All necessary starter code is already made available in this codebase. However, if you would prefer to have a GitHub repo with the codebase (which might make working with Google Cloud easier), we have provided a public repo of the code here which you can fork/clone: https://github.com/StanfordGeometryLab/cs233_gtda_hw4.
All requirements are listed in setup.py
. We will walk through how to install these requirements and set up the code below. The code has been tested with Python 3.6 (but any 3.x version should work), and in these instructions we assume you are using an Ubuntu or MacOS environment (though similar steps can be taken on Windows). Note that some instructions are only relevant if setting up in a GPU environment (as on Google Cloud).
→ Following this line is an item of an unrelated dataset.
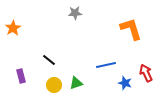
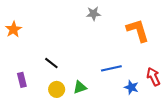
gray star: (75, 13) -> (93, 14), moved

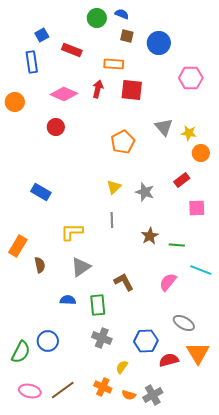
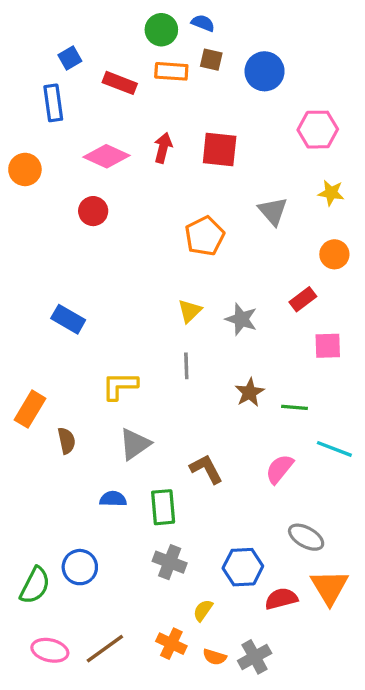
orange rectangle: (114, 64) -> (171, 71), moved
yellow star: (189, 133) -> (331, 193), moved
[CPU and GPU] Make sure you are in the top level directory of the codebase (with setup.py
and this README). First, set up a virtual environment that will be used to install all dependencies by running the following commands:
sudo apt-get install python3-venv # install python virtual env on your system
python3 -m venv ./hw4_env # create an environment called hw4_env
source hw4_env/bin/activate # activate that environment
pip install --upgrade pip # upgrade pip
[GPU Only] If you are on a GPU system, we will explicitly install PyTorch before anything else to make sure it installs the correct GPU version (using CUDA 11.3):
pip install torch torchvision torchaudio --extra-index-url https://download.pytorch.org/whl/cu113
[CPU and GPU] Next, install the codebase as a module:
pip install -e .
This codebase includes two Chamfer distance implementations, one efficient one that can only run on the GPU and one that is significantly slower but also runs on CPU. When developing your code locally (likely on CPU), you will need to use the slower one while it's recommended to use the faster one when using a GPU.
[CPU Only] To run the starter code using the slower CPU-friendly Chamfer loss, you will need to modify the imports in models/pointcloud_autoencoder.py
and models/part_aware_pointcloud_autoencoder.py
as indicated in those files. Also you will need to use the device cpu
in your PyTorch code. Make sure to undo all these when moving to the GPU (PyTorch device cuda
) to use the faster implementation!
[GPU Only] Using the fast Chamfer loss on the GPU requires installing the ninja build system as follows:
sudo apt update
sudo apt-get install python3-dev
sudo apt install ninja-build
Start your work at notebooks/main.ipynb
(or notebooks_as_python_scripts/main.py
if you are not a fan of notebooks).
If you want to use the notebooks, make sure jupyter is installed with pip install jupyter
then you can open the notebooks using jupyter notebook
from the root directory.
Best of luck!
Potential Hiccup:
The fast(er) implementation of Chamfer requires the ninja build system installed. You can try sudo apt install ninja-build
as above, but if you are on an older version of Ubuntu (16.04 or below) you may need to use:
wget https://github.com/ninja-build/ninja/releases/download/v1.8.2/ninja-linux.zip
sudo unzip ninja-linux.zip -d /usr/local/bin/
sudo update-alternatives --install /usr/bin/ninja ninja /usr/local/bin/ninja 1 --force
If you cannot do it, you might have to resort to the ~10x slower provided implementation of Chamfer in losses/nn_distance/chamfer_loss
(see notes inside the models/pointcloud_autoencoder.py).